For most SMMs, opting for a third-party CRM seems to suffice since they believe all they need is a system to provide information on quotes, when it’s due, what was won, and simple contact management. Yet frequently, the plant lacks integration with CRM and the ERP/MES, thus missing out on improving their capability to find new customers and, most importantly, retain existing ones through delivery of an exceptional customer experience. This requires complete visibility into a customer with real-time insight into order history, delivery, job profitability, payment terms or any customer data point that affects operations. So the focus should not be on adding more third-party software to a legacy system to fill out the functional holes. Instead, implement a modular-designed and browser-based ERP system that delivers full functionality for the factory floor, as well as CRM and Business Intelligence dashboards and web portals that extend business data to suppliers and/or customers.

What is the payback for a fully integrated ERP system? Timelines for ROI can vary widely and inconsistently, from several months up to 36 months, due to any disruption in business during ERP implementation. It’s best to measure the intangible benefits, such as: reduced level of inventory, which can typically average from 20 percent to 30 percent and more; improved production and quality efficiency, which minimizes shortages, waste and avoids contract penalties; lower labor costs through less overtime and improved staff allocation; reduced material costs through better procurement processes; higher revenue through better customer service; and maximized profitability through enterprise-wide visibility, detailed business-wide reports, job costing and other business intelligence analytics.

Many SMMs know that the biggest challenges to integrating their operations is the age of their systems, the architecture, and the levels of customizations of new applications they have added to those systems. Indeed, in a perfect plant environment the ERP, MES and CRM programs would be written into the same system, with one database as a single platform to deliver a seamless bi-directional flow of data from MES into ERP: data such as downtime and production reporting would update the finite scheduling, capacity planning, and CRM in real-time, rather than several hours through batch transfers. But because most shops have disparate systems, particularly MES and ERP from different vendors, they often manually enter data from one system into another in order for both to communicate with each other – which frequently leads to communication bottlenecks and poor insight into shop floor operations.

The most challenging part of integrating disparate systems and adding on new technology is the cumbersome and time-consuming process of data mapping a huge quantity of data, different data structures, schemas, semantics, query languages and APIs. In some cases, complex integrations can take several months to a year to complete and can definitely be disruptive to a business. For most SMMs, this can mean major losses or even a hit on their viability. Today’s business pressures have led many SMMs to realize that purchasing separate software applications and systems for manufacturing, accounting, MES and CRM is too difficult, costly and resource-intensive to integrate, let alone work effectively. That’s not to say it doesn’t make sense to buy best-of-breed, just that deep integration is most likely to be achieved through an integrative ERP and MES system that offers standardized APIs.

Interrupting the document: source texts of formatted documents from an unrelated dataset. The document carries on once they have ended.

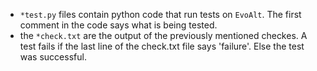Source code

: - `*test.py` files contain python code that run tests on `EvoAlt`. The first comment in the code says what is being tested.  
- the `*check.txt` are the output of the previously mentioned checkes. A test fails if the last line of the check.txt file says 'failure'. Else the test was successful. 
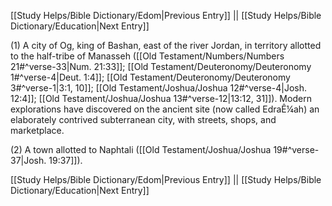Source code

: [[Study Helps/Bible Dictionary/Edom|Previous Entry]]  ||  [[Study Helps/Bible Dictionary/Education|Next Entry]]

 (1) A city of Og, king of Bashan, east of the river Jordan, in territory allotted to the half-tribe of Manasseh ([[Old Testament/Numbers/Numbers 21#^verse-33|Num. 21:33]]; [[Old Testament/Deuteronomy/Deuteronomy 1#^verse-4|Deut. 1:4]]; [[Old Testament/Deuteronomy/Deuteronomy 3#^verse-1|3:1, 10]]; [[Old Testament/Joshua/Joshua 12#^verse-4|Josh. 12:4]]; [[Old Testament/Joshua/Joshua 13#^verse-12|13:12, 31]]). Modern explorations have discovered on the ancient site (now called EdraÊ¼ah) an elaborately contrived subterranean city, with streets, shops, and marketplace.

 (2) A town allotted to Naphtali ([[Old Testament/Joshua/Joshua 19#^verse-37|Josh. 19:37]]).

[[Study Helps/Bible Dictionary/Edom|Previous Entry]]  ||  [[Study Helps/Bible Dictionary/Education|Next Entry]]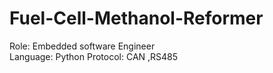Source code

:# Fuel-Cell-Methanol-Reformer
Role: Embedded software Engineer  
Language: Python 
Protocol: CAN ,RS485 
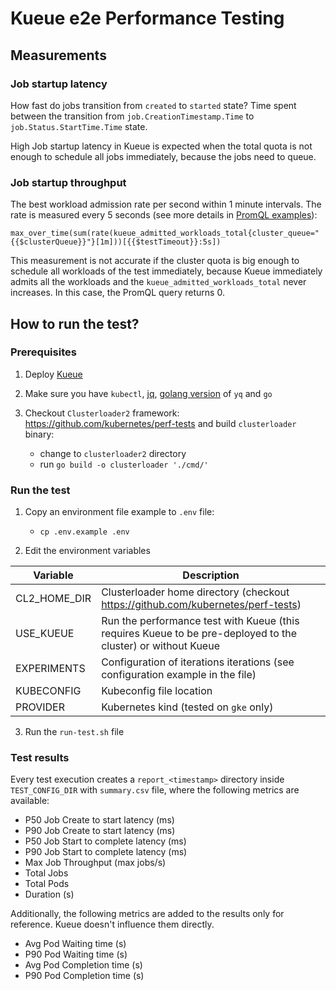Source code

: # Kueue e2e Performance Testing

## Measurements

### Job startup latency

How fast do jobs transition from `created` to `started` state?
Time spent between the transition from `job.CreationTimestamp.Time` to `job.Status.StartTime.Time` state.

High Job startup latency in Kueue is expected when the total quota is not enough to schedule all jobs immediately, because the jobs need to queue.

### Job startup throughput

The best workload admission rate per second within 1 minute intervals.
The rate is measured every 5 seconds (see more details in [PromQL examples](https://prometheus.io/docs/prometheus/latest/querying/examples/#subquery)):

`max_over_time(sum(rate(kueue_admitted_workloads_total{cluster_queue="{{$clusterQueue}}"}[1m]))[{{$testTimeout}}:5s])`

This measurement is not accurate if the cluster quota is big enough to schedule all workloads of the test immediately, because Kueue immediately admits all the workloads and the `kueue_admitted_workloads_total` never increases. In this case, the PromQL query returns 0.

## How to run the test?

### Prerequisites

1. Deploy [Kueue](https://github.com/kubernetes-sigs/kueue/blob/main/docs/setup/install.md)
2. Make sure you have `kubectl`, [jq](https://stedolan.github.io/jq/download/), [golang version](https://github.com/mikefarah/yq) of `yq` and `go`
3. Checkout `Clusterloader2` framework: https://github.com/kubernetes/perf-tests and build `clusterloader` binary:

    * change to `clusterloader2` directory
    * run `go build -o clusterloader './cmd/'`

### Run the test

1. Copy an environment file example to `.env` file:

    * `cp .env.example .env`

2. Edit the environment variables

| Variable          | Description |
| -----------       | ----------- |
| CL2_HOME_DIR      | Clusterloader home directory (checkout https://github.com/kubernetes/perf-tests)       |
| USE_KUEUE         | Run the performance test with Kueue (this requires Kueue to be pre-deployed to the cluster) or without Kueue    |
| EXPERIMENTS       | Configuration of iterations iterations (see configuration example in the file) |
| KUBECONFIG        | Kubeconfig file location |
| PROVIDER          | Kubernetes kind (tested on `gke` only)

3. Run the `run-test.sh` file

### Test results

Every test execution creates a `report_<timestamp>` directory inside `TEST_CONFIG_DIR` with `summary.csv` file, where the following metrics are available:

* P50 Job Create to start latency (ms)
* P90 Job Create to start latency (ms)
* P50 Job Start to complete latency (ms)
* P90 Job Start to complete latency (ms)
* Max Job Throughput (max jobs/s)
* Total Jobs
* Total Pods
* Duration (s)

Additionally, the following metrics are added to the results only for reference. Kueue doesn't influence them directly.

* Avg Pod Waiting time (s)
* P90 Pod Waiting time (s)
* Avg Pod Completion time (s)
* P90 Pod Completion time (s)
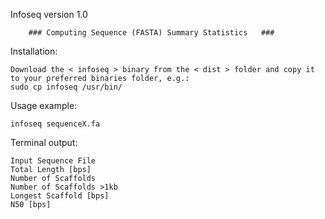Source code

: Infoseq
version 1.0



		###	Computing Sequence (FASTA) Summary Statistics	###

Installation:

	Download the < infoseq > binary from the < dist > folder and copy it to your preferred binaries folder, e.g.:
	sudo cp infoseq /usr/bin/


Usage example:

	infoseq sequenceX.fa


Terminal output:

	Input Sequence File
	Total Length [bps]
	Number of Scaffolds
	Number of Scaffolds >1kb
	Longest Scaffold [bps]
	N50 [bps]
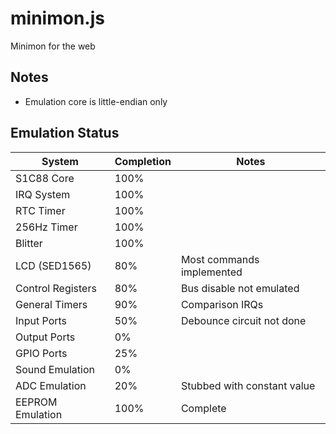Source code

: minimon.js
==========
Minimon for the web

Notes
-----
* Emulation core is little-endian only

Emulation Status
----------------

| System            | Completion | Notes                                 |
| ----------------- | ---------- | ------------------------------------- |
| S1C88 Core        | 100%       |                                       |
| IRQ System        | 100%       |                                       |
| RTC Timer         | 100%       |                                       |
| 256Hz Timer       | 100%       |                                       |
| Blitter           | 100%       |                                       |
| LCD (SED1565)     |  80%       | Most commands implemented             |
| Control Registers |  80%       | Bus disable not emulated              |
| General Timers    |  90%       | Comparison IRQs                       |
| Input Ports       |  50%       | Debounce circuit not done             |
| Output Ports      |   0%       |                                       |
| GPIO Ports        |  25%       |                                       |
| Sound Emulation   |   0%       |                                       |
| ADC Emulation     |  20%       | Stubbed with constant value           |
| EEPROM Emulation  | 100%       | Complete                              |
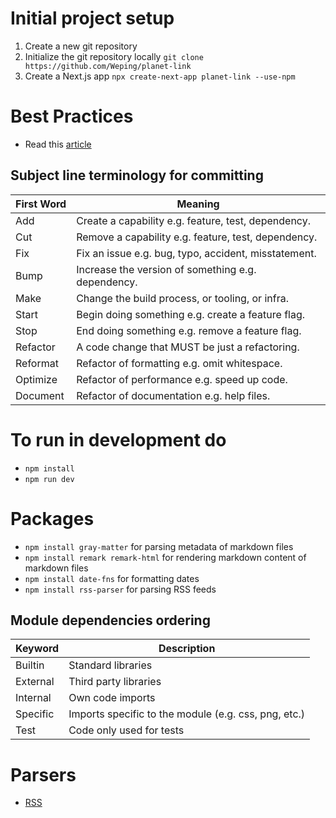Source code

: # Initial project setup
1) Create a new git repository
2) Initialize the git repository locally
`git clone https://github.com/Weping/planet-link`
3) Create a Next.js app
`npx create-next-app planet-link --use-npm`

# Best Practices
- Read this [article](https://www.datree.io/resources/github-best-practices)

## Subject line terminology for committing
First Word | Meaning
--- | --
Add | Create a capability e.g. feature, test, dependency.
Cut | Remove a capability e.g. feature, test, dependency.
Fix | Fix an issue e.g. bug, typo, accident, misstatement.
Bump | Increase the version of something e.g. dependency.
Make | Change the build process, or tooling, or infra.
Start | Begin doing something e.g. create a feature flag.
Stop | End doing something e.g. remove a feature flag.
Refactor | A code change that MUST be just a refactoring.
Reformat | Refactor of formatting e.g. omit whitespace.
Optimize | Refactor of performance e.g. speed up code.
Document | Refactor of documentation e.g. help files.

# To run in development do
- `npm install`
- `npm run dev`

# Packages
- `npm install gray-matter` for parsing metadata of markdown files
- `npm install remark remark-html` for rendering markdown content of markdown files
- `npm install date-fns` for formatting dates
- `npm install rss-parser` for parsing RSS feeds

## Module dependencies ordering
Keyword | Description
--- | --
Builtin | Standard libraries
External | Third party libraries
Internal | Own code imports
Specific | Imports specific to the module (e.g. css, png, etc.)
Test | Code only used for tests

# Parsers
- [RSS](https://andreaskeller.name/blog/nextjs-rss-reader)
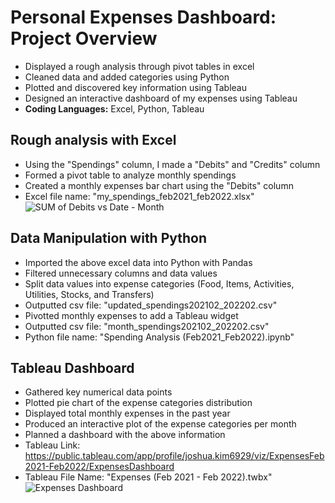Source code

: # Personal Expenses Dashboard: Project Overview
* Displayed a rough analysis through pivot tables in excel
* Cleaned data and added categories using Python
* Plotted and discovered key information using Tableau
* Designed an interactive dashboard of my expenses using Tableau
* **Coding Languages:** Excel, Python, Tableau


## Rough analysis with Excel
* Using the "Spendings" column, I made a "Debits" and "Credits" column
* Formed a pivot table to analyze monthly spendings
* Created a monthly expenses bar chart using the "Debits" column
* Excel file name: "my_spendings_feb2021_feb2022.xlsx"
![SUM of Debits vs  Date - Month](https://user-images.githubusercontent.com/43764400/150583636-78564d39-0acd-44fd-ab9e-d63472342d23.png)


## Data Manipulation with Python
* Imported the above excel data into Python with Pandas
* Filtered unnecessary columns and data values
* Split data values into expense categories (Food, Items, Activities, Utilities, Stocks, and Transfers)
* Outputted csv file: "updated_spendings202102_202202.csv"
* Pivotted monthly expenses to add a Tableau widget
* Outputted csv file: "month_spendings202102_202202.csv"
* Python file name: "Spending Analysis (Feb2021_Feb2022).ipynb"

## Tableau Dashboard
* Gathered key numerical data points
* Plotted pie chart of the expense categories distribution
* Displayed total monthly expenses in the past year
* Produced an interactive plot of the expense categories per month
* Planned a dashboard with the above information
* Tableau Link: https://public.tableau.com/app/profile/joshua.kim6929/viz/ExpensesFeb2021-Feb2022/ExpensesDashboard
* Tableau File Name: "Expenses (Feb 2021 - Feb 2022).twbx"
![Expenses Dashboard](https://user-images.githubusercontent.com/43764400/150590859-b9918808-3e40-42b3-8221-b63e38b4d360.png)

The good news is there are browser-based ERP systems with integrated MES and CRM applications written in native code, utilizing the same logic and running on a single database. Some of these also are specifically tailored for the business models of SMMs. By implementing these new systems, SMMs can achieve a real-time manufacturing environment that offers a holistic view of their business processes and production, better utilizes shop floor data to deliver that “single version of the truth” in their operations, improves operational efficiency and ultimately maximizes their profitability.